Thursday, November 17, 2011

Police: Boy Tied Up, Beaten To Death By Dad - Indiana

Blogger note:
CPS failed, once again! Shame on them. When will CPS ever be held criminally accountable for their failure to protect children and being neglectful in their duties?

Caseworker Reported Nothing Wrong In Home, Records Show

SOUTH BEND, Ind. -- The father and grandmother of a 10-year-old boy who was beaten to death have been charged, yet a caseworker who investigated the family months before found nothing wrong, records show.

Tramelle Sturgis died earlier this month after he and his older brother were tied up with duct tape and beaten with a club by their father, Terry Sturgis, over several hours, in the family's South Bend home, police said.

The 10-year-old was found to have both old and new injuries, including a broken arm and leg, bruising across his body and marks from the club, police said.

His older brother survived the attack but also suffered bruises and welts, police said.

Terry Sturgis has been charged with one count of murder and two counts of felony battery. His mother, Dellia Castile, 53, the boys' grandmother, was charged Wednesday with three counts of felony neglect of a dependent.

Police said Castile, who lived with her son and his five children, was in the home the night that her grandson was killed and heard the boys screaming but did nothing to stop the abuse.

Indiana Department of Child Services records obtained by the Call 6 Investigators show at least one person reported ongoing abuse in the home in May.

According to the complaint, the parents "beat the children with two-by-fours" and that one of them "might be bleeding internally."

Records show that a caseworker went to the home to investigate but found the report to be unsubstantiated.

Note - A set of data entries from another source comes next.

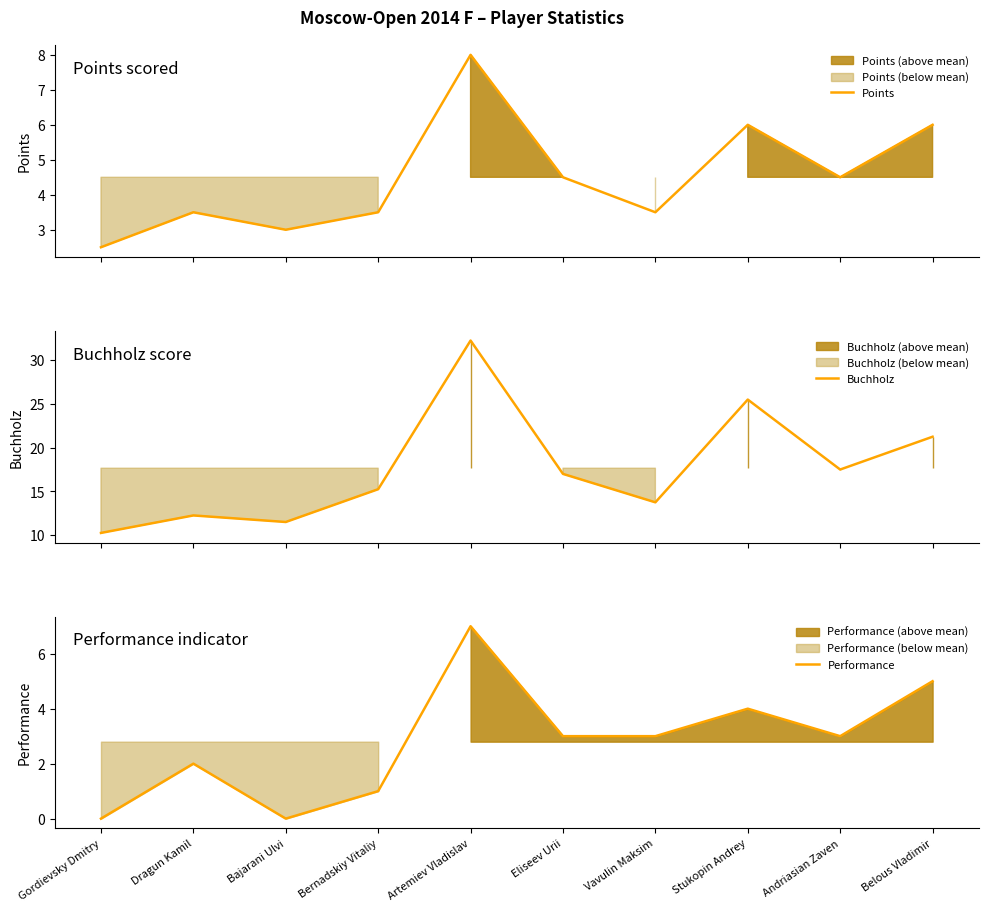

How many values in the Performance series exceed 3?

3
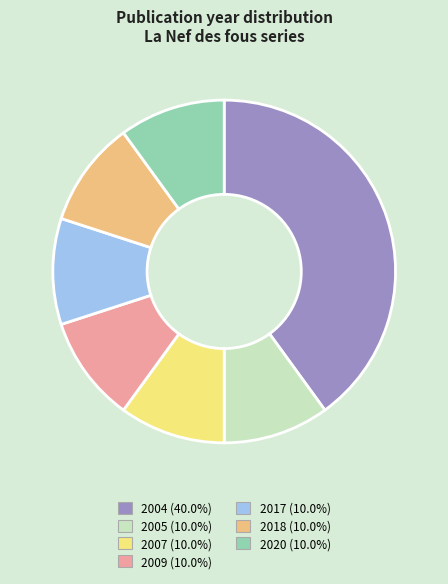

Does 2005 (10.0%) represent more than half of the total?

No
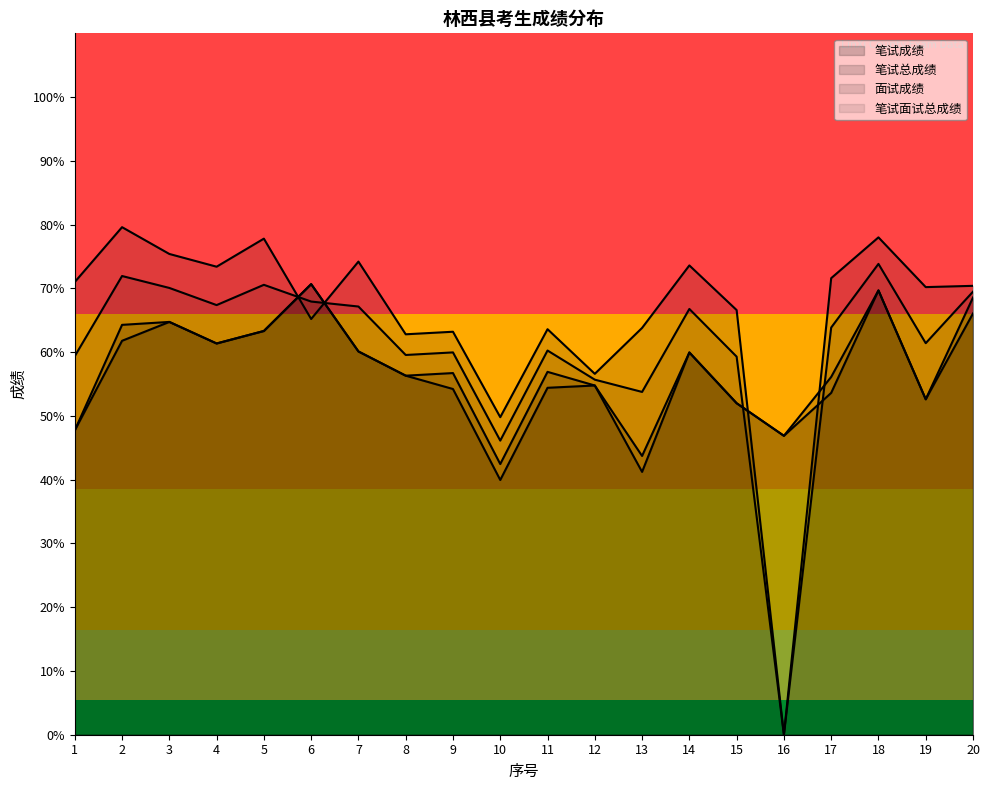

At which label does 笔试面试总成绩 reach its peak?

18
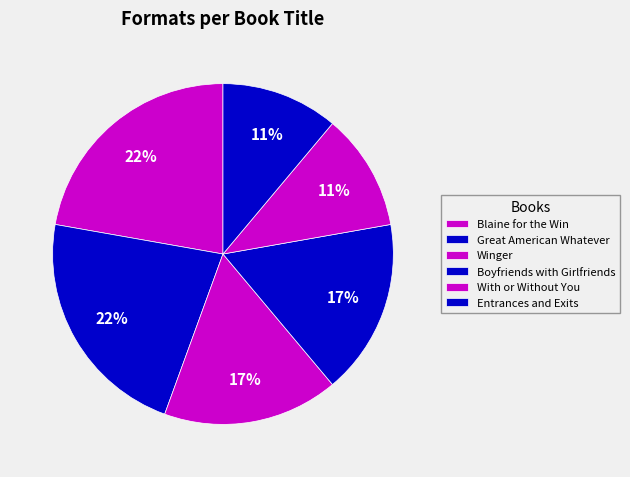

Count the number of slices in the pie.

6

The caseworker said the children didn't show signs of being abused.

Sandy Runkle-Delorme with Prevent Child Abuse Indiana said it is critical to study child fatalities to determine how other children might be saved in the future.

"Who knows where the responsibility lies, other than with the perpetrator, ultimately," she said. "Anyone with whom that child had contact with -- where was the missing link and who failed this child?"

Due to confidentiality rules, DCS officials were unable to comment on the case.